Papa, wir müssen redenEine Nachricht mit viel Brisanz: Die Verwertungsrechte für Bundesliga-Spiele wandern ab 2014 vielleicht ins Internet. Zumindest zittern die Macher der Sportschau regelrecht davor, die Bundesliga-Rechte an einen Internet-Anbieter zu verlieren.

So kreidet die ARD-Vorsitzende Monika Piel in einer ersten Stellungnahme an, dass diese Entscheidung nicht im Sinne der Zuschauerinnen und Zuschauer sei. „Denn“, so Piel weiter,  „sie birgt die Gefahr, dass die DFL mit einer Erstausstrahlung von Bildern des Bundesliga-Spieltages im Netz einen großen Teil des Publikums ausschließt. Besonders in ländlichen Gebieten ist für viele das Internet kein Ersatz für das Fernsehen, weil dort dem Web-TV häufig die notwendigen Empfangsmöglichkeiten fehlen.“ Medien wie die Lausitzer Rundschau werfen der ARD nun Scheinheiligkeit vor.

Allerdings, so behaupt zum Beispiel ich, könnte die Bundesliga via Internet gerade diesen unterversorgten Regionen vom Internet-Umzug der Fußball-Verwerter profitieren könnte. Den, so behaupte wieder ich, gerade durch den Fußball-Verzicht könnte binnen kürzester Zeit eine neue Generation von Wut-Bürgern aus dem Boden gestampft werden. Und wer wird das schon wollen? Technisch gesehen sind heute bereits viele moderne Fernseher online, sodass eine große Umstellung gar nicht stattfände.

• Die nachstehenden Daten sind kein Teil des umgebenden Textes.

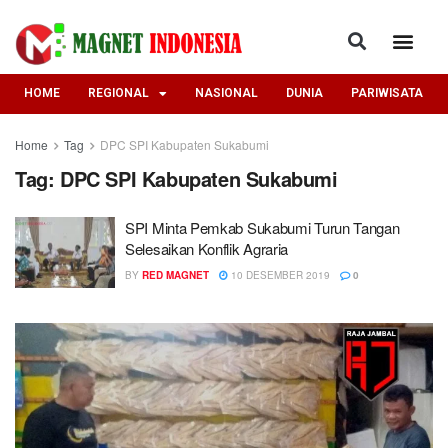
HOME
REGIONAL
NASIONAL
DUNIA
PARIWISATA
Home
Tag
DPC SPI Kabupaten Sukabumi
Tag:
DPC SPI Kabupaten Sukabumi
SPI Minta Pemkab Sukabumi Turun Tangan
Selesaikan Konflik Agraria
BY
RED MAGNET
10 DESEMBER 2019
0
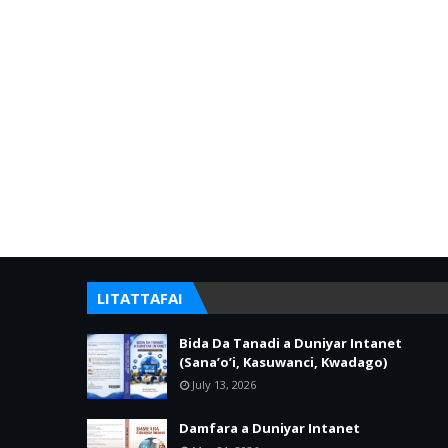
LITATTAFAI
Bida Da Tanadi a Duniyar Intanet
(Sana’o’i, Kasuwanci, Kwadago)
July 13, 2026
Damfara a Duniyar Intanet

So sehen am Ende doch alle die Sportschau oder eben dass, was der gemeine Internet-Sender namentlich daraus macht. Der Ball rollt auch ohne ARD und CO. – soviel steht fest. Das versteht auch Papa.  Und so startet die DFL in der kommenden Woche mit den Ausschreibungen für die Rechte an der brisanten Rechte. Warten wir es ab.